Well-being metrics are not limited to Bhutan, but have spread to France and the United Kingdom. Though the U.S. federal government has lagged in using this approach, the city governments of Santa Monica, Calif., and Somerville, Mass., have both attempted happiness measures.
Measuring well-being may help the U.S. and other countries move toward health equity. An October 2021 report by the National Commission to Transform Public Health Data Systems, sponsored by the Robert Wood Johnson Foundation, recommends taking a broader view of health as an approach to centering equity. The report makes the case that measuring well-being, or positive health, is needed to reframe narratives from “deficits to strengths and oppressive to restorative” as a way to overcome health inequity. This is particularly important in light of Covid-19’s devastating impact on communities that have been historically and intentionally excluded at local, national, and global levels.
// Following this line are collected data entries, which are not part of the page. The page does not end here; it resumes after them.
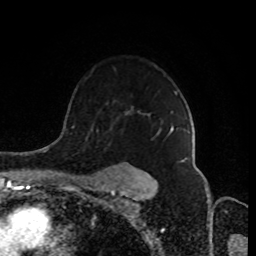
Breast MRI (dynamic contrast-enhanced), one axial slice. Position 62 of 80 along the scan axis. Cropped to one breast. Dynamic contrast-enhanced series, time point 2 of 8 at this slice position (early post-contrast). 1.5 T. TE 4.2 ms, TR 7 ms. 2 mm slice thickness. 256 × 256 image matrix, field of view 170 × 170 mm. Female patient.
Structures marked on this image (semi-automatic segmentation, software-assisted and operator-edited):
- enhancing-tissue mask used for the functional tumour volume (all voxels passing the contrast-enhancement thresholds inside the analysis volume; usually the tumour): bounding box [x1, y1, x2, y2] px = [78, 126, 174, 184]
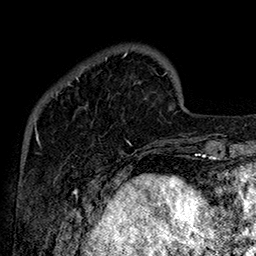
Breast MRI (dynamic contrast-enhanced), one axial slice; slice 36 of 160 in the series (ordered by position); cropped to one breast; dynamic contrast-enhanced series, time point 2 of 7 at this slice position (early post-contrast); 1.5 T; TE 2.8 ms, TR 5.4 ms; 1 mm slice thickness; 256 × 256 image matrix. Female patient.
Outlined on this slice (semi-automatically segmented with operator editing):
- enhancing-tissue mask used for the functional tumour volume (all voxels passing the contrast-enhancement thresholds inside the analysis volume; usually the tumour): bounding box [x1, y1, x2, y2] px = [52, 53, 131, 145]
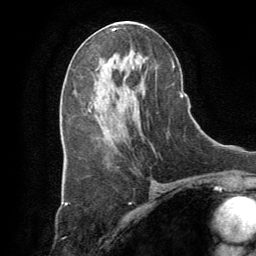
Breast MRI (dynamic contrast-enhanced), one axial slice. Slice 42 of 64 in the series (ordered by position). Cropped to one breast. Dynamic contrast-enhanced series, time point 2 of 8 at this slice position (early post-contrast). 1.5 T. TE 3 ms, TR 6.2 ms. 2.5 mm slice thickness. 256 × 256 image matrix, field of view 180 × 180 mm. Female patient.
Annotated regions visible in this slice (semi-automatically segmented with operator editing):
- enhancing-tissue mask used for the functional tumour volume (all voxels passing the contrast-enhancement thresholds inside the analysis volume; usually the tumour): bounding box [x1, y1, x2, y2] px = [89, 108, 91, 111]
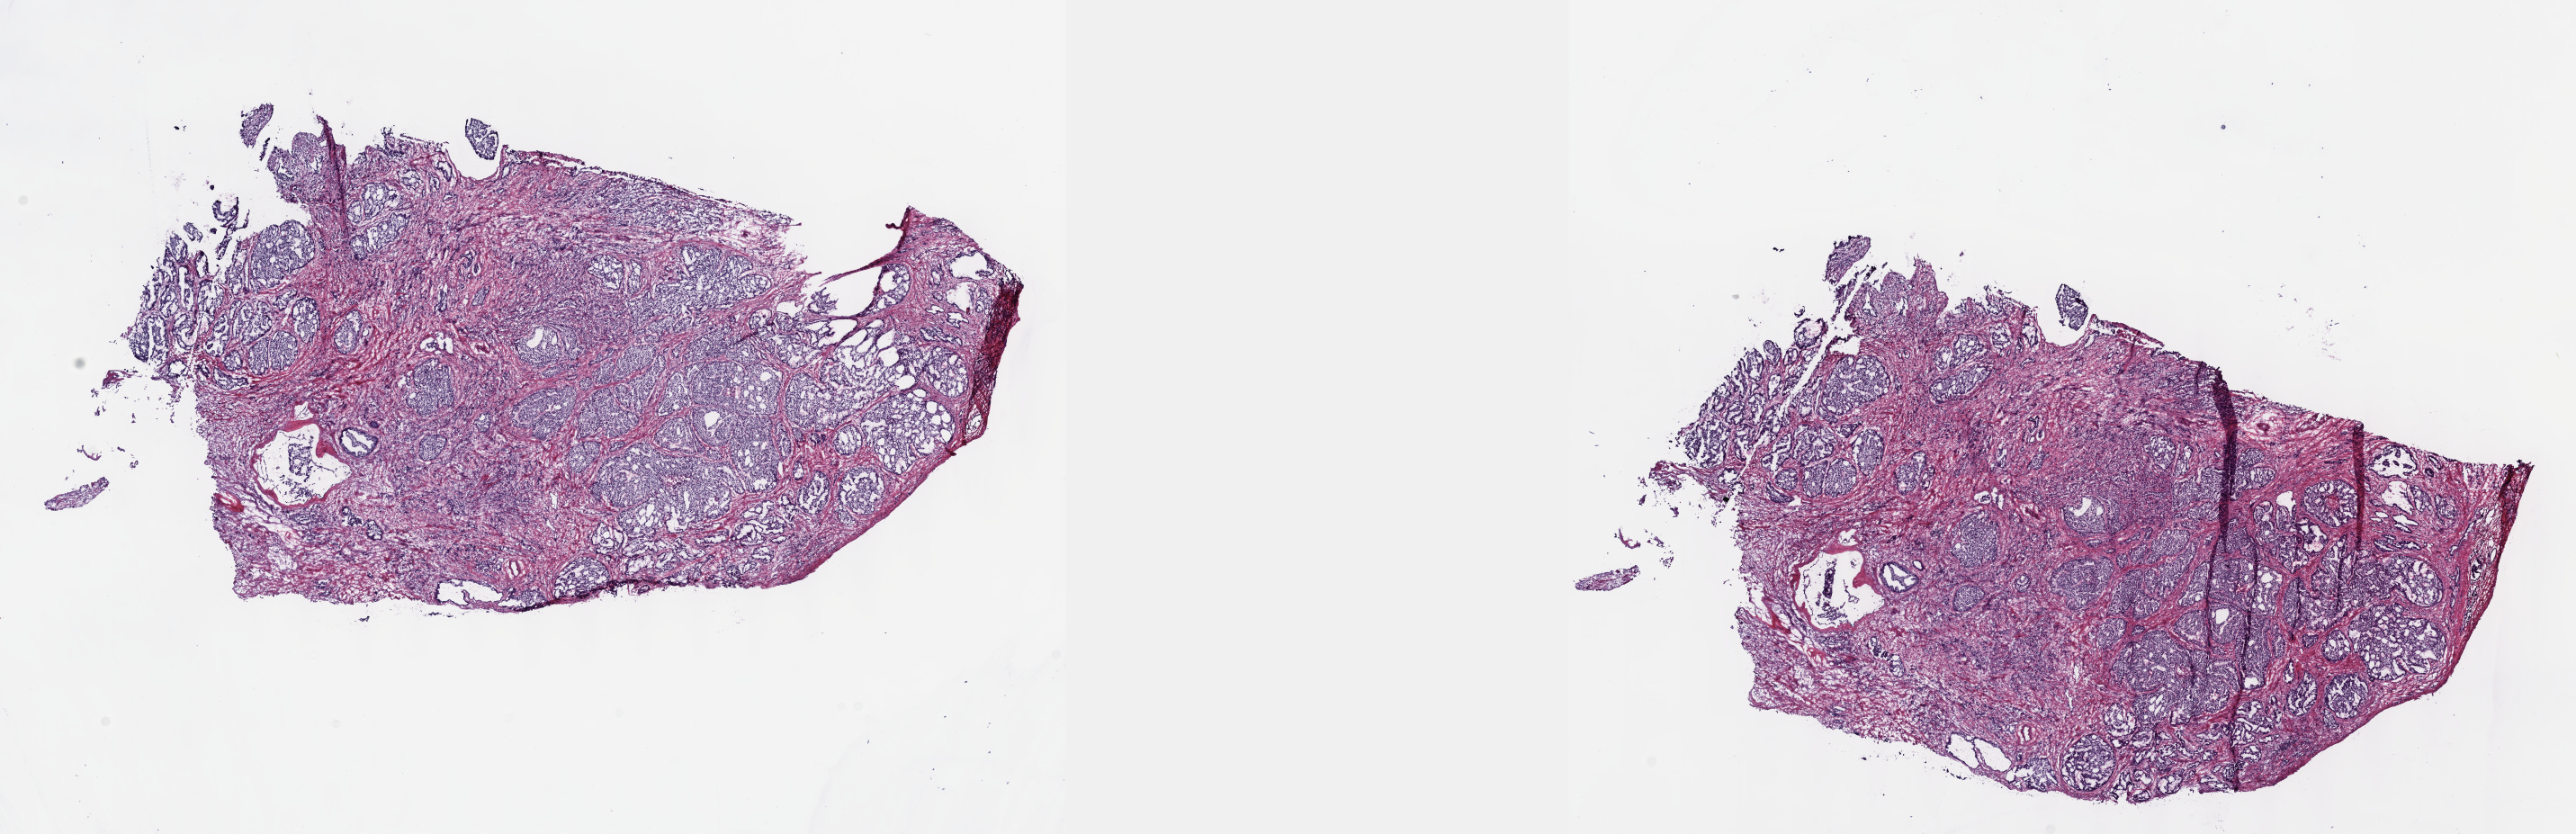
H&E-stained whole-slide image — a low-resolution overview of the entire scanned area, about 23.1 x 7.5 mm, frozen section from the top of the tissue portion, sample: primary tumour, prostate. Patient: male, age at initial diagnosis 67 years. Gleason score: 9 (5+4). Composition of this section per pathologist review: tumour cells 65%, tumour nuclei 70%, normal cells 5%, stromal cells 25%, necrosis 5%. Infiltration values recorded for this section: lymphocyte infiltration 5%, monocyte infiltration 0%, neutrophil infiltration 0%.
• lymph nodes positive (case pathology): 0 of 2 examined
• diagnosis: Mucinous adenocarcinoma
• laterality: right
Future decisions about entering lockdowns or implementing remote work or learning need to consider the risks to all dimensions of health — physical, social, and mental — not just to physical health. Decision makers need to factor in increases in depression and anxiety and other mental health issues, drug overdoses, social loss, and the like. A well-being measure, combined with data from other sectors, provides the best estimate of the overall effects of new policies.
Getting there requires expanding the concept of health beyond illness and disease, to make sure that decisions positively affect what really matters — well-being in all its dimensions.
Eric Coles is the tribal public health officer for the Tule River Indian Tribe of California and president of the DrPH Coalition. K. “Vish” Viswanath is professor of health communication at the Harvard T. H. Chan School of Public Health.